## Exercise
Retype the listing that follows, exactly as written.

[Source material — start]

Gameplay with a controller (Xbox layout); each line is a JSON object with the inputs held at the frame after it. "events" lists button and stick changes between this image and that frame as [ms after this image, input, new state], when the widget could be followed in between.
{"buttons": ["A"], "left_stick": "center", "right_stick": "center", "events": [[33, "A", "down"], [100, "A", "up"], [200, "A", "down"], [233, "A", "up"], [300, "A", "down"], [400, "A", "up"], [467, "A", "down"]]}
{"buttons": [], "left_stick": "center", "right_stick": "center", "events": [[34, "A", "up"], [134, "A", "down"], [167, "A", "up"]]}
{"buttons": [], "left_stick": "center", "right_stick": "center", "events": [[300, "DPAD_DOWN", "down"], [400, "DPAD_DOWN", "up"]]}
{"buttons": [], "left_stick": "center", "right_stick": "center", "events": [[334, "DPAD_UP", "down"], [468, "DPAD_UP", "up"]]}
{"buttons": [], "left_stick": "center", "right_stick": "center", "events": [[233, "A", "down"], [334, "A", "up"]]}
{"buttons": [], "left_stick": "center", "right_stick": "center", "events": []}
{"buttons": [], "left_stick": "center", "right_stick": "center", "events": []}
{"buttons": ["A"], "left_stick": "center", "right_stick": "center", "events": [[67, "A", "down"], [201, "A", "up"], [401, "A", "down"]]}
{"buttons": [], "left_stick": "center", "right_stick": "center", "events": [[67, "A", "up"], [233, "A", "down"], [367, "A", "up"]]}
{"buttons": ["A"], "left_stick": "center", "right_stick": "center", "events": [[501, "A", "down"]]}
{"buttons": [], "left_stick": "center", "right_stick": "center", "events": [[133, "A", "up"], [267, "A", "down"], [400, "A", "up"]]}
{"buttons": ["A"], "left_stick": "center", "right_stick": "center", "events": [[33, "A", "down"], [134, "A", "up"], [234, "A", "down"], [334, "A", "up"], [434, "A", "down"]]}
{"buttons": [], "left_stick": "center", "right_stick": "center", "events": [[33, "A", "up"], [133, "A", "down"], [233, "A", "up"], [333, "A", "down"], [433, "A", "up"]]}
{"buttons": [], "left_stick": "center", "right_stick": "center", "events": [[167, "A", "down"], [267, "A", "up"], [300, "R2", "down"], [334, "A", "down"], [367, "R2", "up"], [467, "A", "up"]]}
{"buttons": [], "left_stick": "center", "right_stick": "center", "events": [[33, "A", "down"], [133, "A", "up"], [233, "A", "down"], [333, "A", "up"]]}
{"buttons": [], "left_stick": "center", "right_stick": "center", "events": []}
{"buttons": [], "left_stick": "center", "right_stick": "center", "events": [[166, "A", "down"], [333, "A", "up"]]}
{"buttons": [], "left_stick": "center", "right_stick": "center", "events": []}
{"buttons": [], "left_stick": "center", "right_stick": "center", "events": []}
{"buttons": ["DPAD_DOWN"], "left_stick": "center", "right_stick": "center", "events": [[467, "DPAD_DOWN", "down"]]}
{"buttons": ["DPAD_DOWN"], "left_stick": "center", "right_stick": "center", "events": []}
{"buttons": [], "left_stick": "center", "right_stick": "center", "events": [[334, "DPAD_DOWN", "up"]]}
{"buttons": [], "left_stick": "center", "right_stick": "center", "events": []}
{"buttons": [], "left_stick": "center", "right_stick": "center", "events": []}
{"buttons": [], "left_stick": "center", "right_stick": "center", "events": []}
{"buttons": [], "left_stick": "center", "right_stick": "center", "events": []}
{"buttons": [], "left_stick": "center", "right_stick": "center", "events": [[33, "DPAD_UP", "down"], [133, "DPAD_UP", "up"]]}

[Source material — finish]

## Solved exercise
Gameplay with a controller (Xbox layout); each line is a JSON object with the inputs held at the frame after it. "events" lists button and stick changes between this image and that frame as [ms after this image, input, new state], when the widget could be followed in between.
{"buttons": ["A"], "left_stick": "center", "right_stick": "center", "events": [[33, "A", "down"], [100, "A", "up"], [200, "A", "down"], [233, "A", "up"], [300, "A", "down"], [400, "A", "up"], [467, "A", "down"]]}
{"buttons": [], "left_stick": "center", "right_stick": "center", "events": [[34, "A", "up"], [134, "A", "down"], [167, "A", "up"]]}
{"buttons": [], "left_stick": "center", "right_stick": "center", "events": [[300, "DPAD_DOWN", "down"], [400, "DPAD_DOWN", "up"]]}
{"buttons": [], "left_stick": "center", "right_stick": "center", "events": [[334, "DPAD_UP", "down"], [468, "DPAD_UP", "up"]]}
{"buttons": [], "left_stick": "center", "right_stick": "center", "events": [[233, "A", "down"], [334, "A", "up"]]}
{"buttons": [], "left_stick": "center", "right_stick": "center", "events": []}
{"buttons": [], "left_stick": "center", "right_stick": "center", "events": []}
{"buttons": ["A"], "left_stick": "center", "right_stick": "center", "events": [[67, "A", "down"], [201, "A", "up"], [401, "A", "down"]]}
{"buttons": [], "left_stick": "center", "right_stick": "center", "events": [[67, "A", "up"], [233, "A", "down"], [367, "A", "up"]]}
{"buttons": ["A"], "left_stick": "center", "right_stick": "center", "events": [[501, "A", "down"]]}
{"buttons": [], "left_stick": "center", "right_stick": "center", "events": [[133, "A", "up"], [267, "A", "down"], [400, "A", "up"]]}
{"buttons": ["A"], "left_stick": "center", "right_stick": "center", "events": [[33, "A", "down"], [134, "A", "up"], [234, "A", "down"], [334, "A", "up"], [434, "A", "down"]]}
{"buttons": [], "left_stick": "center", "right_stick": "center", "events": [[33, "A", "up"], [133, "A", "down"], [233, "A", "up"], [333, "A", "down"], [433, "A", "up"]]}
{"buttons": [], "left_stick": "center", "right_stick": "center", "events": [[167, "A", "down"], [267, "A", "up"], [300, "R2", "down"], [334, "A", "down"], [367, "R2", "up"], [467, "A", "up"]]}
{"buttons": [], "left_stick": "center", "right_stick": "center", "events": [[33, "A", "down"], [133, "A", "up"], [233, "A", "down"], [333, "A", "up"]]}
{"buttons": [], "left_stick": "center", "right_stick": "center", "events": []}
{"buttons": [], "left_stick": "center", "right_stick": "center", "events": [[166, "A", "down"], [333, "A", "up"]]}
{"buttons": [], "left_stick": "center", "right_stick": "center", "events": []}
{"buttons": [], "left_stick": "center", "right_stick": "center", "events": []}
{"buttons": ["DPAD_DOWN"], "left_stick": "center", "right_stick": "center", "events": [[467, "DPAD_DOWN", "down"]]}
{"buttons": ["DPAD_DOWN"], "left_stick": "center", "right_stick": "center", "events": []}
{"buttons": [], "left_stick": "center", "right_stick": "center", "events": [[334, "DPAD_DOWN", "up"]]}
{"buttons": [], "left_stick": "center", "right_stick": "center", "events": []}
{"buttons": [], "left_stick": "center", "right_stick": "center", "events": []}
{"buttons": [], "left_stick": "center", "right_stick": "center", "events": []}
{"buttons": [], "left_stick": "center", "right_stick": "center", "events": []}
{"buttons": [], "left_stick": "center", "right_stick": "center", "events": [[33, "DPAD_UP", "down"], [133, "DPAD_UP", "up"]]}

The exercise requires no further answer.